Today’s wind turbine blades could become tomorrow’s bridges

On December 16, three 40 foot-long wind turbine blades were delivered via truck from a wind farm in Belfast to the Cork Institute of Technology in southern Ireland. For the next few months, civil engineers will subject the blades to a battery of tests as they design and build a pedestrian bridge that uses pieces of them to replace traditional steel girders. By April, the bridge will be complete, and the Cork County Council will pick it up and install it on a bicycle route connecting the towns of Youghal and Middletown.

If this experimental bridge is a success, it could be the first of many. Angela Nagle, a civil engineering Ph.D. student at the University College Cork who is investigating environmental, economic, and policy issues surrounding blade bridges, hopes to see dozens of them dotting the Irish countryside in the not-so-distant future.

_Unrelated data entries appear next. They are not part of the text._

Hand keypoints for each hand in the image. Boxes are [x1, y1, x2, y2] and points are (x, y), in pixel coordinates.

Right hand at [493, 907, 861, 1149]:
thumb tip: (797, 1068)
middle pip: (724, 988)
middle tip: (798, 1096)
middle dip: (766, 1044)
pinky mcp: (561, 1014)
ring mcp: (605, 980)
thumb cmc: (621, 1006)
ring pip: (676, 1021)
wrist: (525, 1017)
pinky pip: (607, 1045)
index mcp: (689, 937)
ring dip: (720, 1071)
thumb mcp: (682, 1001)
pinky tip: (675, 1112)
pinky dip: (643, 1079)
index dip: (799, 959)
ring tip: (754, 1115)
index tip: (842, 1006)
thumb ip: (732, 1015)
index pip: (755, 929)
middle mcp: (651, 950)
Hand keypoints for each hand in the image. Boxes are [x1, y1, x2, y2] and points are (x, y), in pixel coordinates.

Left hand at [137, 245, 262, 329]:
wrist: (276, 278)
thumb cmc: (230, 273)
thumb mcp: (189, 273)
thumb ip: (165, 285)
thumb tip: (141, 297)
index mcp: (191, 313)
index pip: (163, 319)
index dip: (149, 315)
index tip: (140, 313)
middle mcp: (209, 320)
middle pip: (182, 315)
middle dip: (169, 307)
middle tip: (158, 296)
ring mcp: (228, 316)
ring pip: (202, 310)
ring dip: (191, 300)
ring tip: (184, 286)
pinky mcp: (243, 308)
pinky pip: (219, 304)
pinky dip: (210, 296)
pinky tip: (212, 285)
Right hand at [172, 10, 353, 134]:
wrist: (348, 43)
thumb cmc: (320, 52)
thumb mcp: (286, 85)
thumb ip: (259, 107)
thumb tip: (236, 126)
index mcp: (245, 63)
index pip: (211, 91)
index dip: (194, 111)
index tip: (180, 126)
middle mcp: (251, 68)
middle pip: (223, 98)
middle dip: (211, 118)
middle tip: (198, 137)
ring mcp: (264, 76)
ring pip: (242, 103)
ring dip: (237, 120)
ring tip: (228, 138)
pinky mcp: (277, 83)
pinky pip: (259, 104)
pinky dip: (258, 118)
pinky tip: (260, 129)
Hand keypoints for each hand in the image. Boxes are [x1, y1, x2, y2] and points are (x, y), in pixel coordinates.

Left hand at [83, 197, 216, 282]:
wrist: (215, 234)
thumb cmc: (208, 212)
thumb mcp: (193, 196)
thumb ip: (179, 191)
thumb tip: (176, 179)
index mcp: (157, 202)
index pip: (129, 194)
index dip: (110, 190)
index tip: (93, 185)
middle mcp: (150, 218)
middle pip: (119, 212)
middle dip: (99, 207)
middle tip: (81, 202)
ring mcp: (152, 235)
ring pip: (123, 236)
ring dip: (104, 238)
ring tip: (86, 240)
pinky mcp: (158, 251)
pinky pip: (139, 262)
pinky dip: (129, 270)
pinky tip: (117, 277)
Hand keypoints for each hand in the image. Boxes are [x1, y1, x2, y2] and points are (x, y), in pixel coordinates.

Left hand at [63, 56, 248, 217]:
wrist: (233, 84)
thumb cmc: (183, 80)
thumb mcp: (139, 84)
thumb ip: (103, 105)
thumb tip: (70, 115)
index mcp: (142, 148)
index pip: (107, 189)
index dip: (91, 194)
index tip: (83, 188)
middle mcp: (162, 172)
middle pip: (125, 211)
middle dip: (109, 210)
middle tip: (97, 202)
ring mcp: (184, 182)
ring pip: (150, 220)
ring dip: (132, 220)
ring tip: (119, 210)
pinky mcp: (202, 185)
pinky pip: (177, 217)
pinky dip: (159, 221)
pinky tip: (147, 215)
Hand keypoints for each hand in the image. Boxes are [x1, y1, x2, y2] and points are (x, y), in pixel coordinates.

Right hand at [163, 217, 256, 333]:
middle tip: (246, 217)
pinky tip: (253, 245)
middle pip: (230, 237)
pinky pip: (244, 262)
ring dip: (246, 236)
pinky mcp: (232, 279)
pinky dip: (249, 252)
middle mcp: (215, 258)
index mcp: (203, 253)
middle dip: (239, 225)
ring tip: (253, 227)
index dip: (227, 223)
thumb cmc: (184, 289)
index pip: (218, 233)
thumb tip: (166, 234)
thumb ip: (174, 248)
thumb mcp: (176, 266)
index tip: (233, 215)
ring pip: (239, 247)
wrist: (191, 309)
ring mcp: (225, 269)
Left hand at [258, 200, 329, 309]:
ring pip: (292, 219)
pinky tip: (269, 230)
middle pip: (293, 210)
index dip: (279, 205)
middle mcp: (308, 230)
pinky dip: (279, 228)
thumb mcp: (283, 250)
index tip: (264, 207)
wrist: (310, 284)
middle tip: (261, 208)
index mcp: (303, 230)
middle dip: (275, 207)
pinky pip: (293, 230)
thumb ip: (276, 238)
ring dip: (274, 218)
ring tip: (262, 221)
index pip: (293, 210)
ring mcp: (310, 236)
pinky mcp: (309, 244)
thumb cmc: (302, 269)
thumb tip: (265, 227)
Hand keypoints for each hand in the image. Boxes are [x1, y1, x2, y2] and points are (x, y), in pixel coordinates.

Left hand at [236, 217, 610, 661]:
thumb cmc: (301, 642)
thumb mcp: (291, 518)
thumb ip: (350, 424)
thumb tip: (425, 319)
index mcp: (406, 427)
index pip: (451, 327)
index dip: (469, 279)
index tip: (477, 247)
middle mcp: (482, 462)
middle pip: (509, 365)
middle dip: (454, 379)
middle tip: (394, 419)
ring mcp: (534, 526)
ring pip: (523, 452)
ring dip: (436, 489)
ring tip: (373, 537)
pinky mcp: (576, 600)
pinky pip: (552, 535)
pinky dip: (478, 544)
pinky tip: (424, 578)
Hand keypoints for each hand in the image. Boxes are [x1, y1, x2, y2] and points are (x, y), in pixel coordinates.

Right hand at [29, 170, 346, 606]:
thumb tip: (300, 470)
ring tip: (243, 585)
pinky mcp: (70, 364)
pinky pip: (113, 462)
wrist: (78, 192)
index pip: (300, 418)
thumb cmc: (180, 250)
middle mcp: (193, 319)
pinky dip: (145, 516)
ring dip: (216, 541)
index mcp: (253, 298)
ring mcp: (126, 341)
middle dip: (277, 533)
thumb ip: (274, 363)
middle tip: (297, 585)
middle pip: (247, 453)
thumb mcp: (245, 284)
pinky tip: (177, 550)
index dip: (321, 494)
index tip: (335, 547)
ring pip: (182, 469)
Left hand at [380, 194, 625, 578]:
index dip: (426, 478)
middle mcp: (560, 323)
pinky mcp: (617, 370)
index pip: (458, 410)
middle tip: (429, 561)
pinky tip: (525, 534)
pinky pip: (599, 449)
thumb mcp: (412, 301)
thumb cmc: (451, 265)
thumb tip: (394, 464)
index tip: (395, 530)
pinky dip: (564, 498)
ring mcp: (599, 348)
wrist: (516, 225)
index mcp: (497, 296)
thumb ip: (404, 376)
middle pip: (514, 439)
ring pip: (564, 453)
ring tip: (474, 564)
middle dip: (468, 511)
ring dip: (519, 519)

With 11,000 tons of blades expected to be decommissioned across Ireland by 2025, there should be no shortage of material to work with.

“What I’d love to do is turn it into a blade waste brokerage business,” Nagle said.

Nagle’s blades-to-bridges dream is part of an emerging effort to find creative ways to deal with blade waste, a fast-growing part of the overall waste stream that poses unique challenges. Because wind turbine blades are very large and sturdy, Nagle and her colleagues at the Re-Wind project are hoping they can be repurposed for electrical transmission towers, bridges, and more. Meanwhile, General Electric recently announced it has begun turning decommissioned wind turbine blades into cement, while scientists at the National Renewable Energy Laboratory are cooking up new materials that could make the blades of the future far more recyclable than today’s state of the art.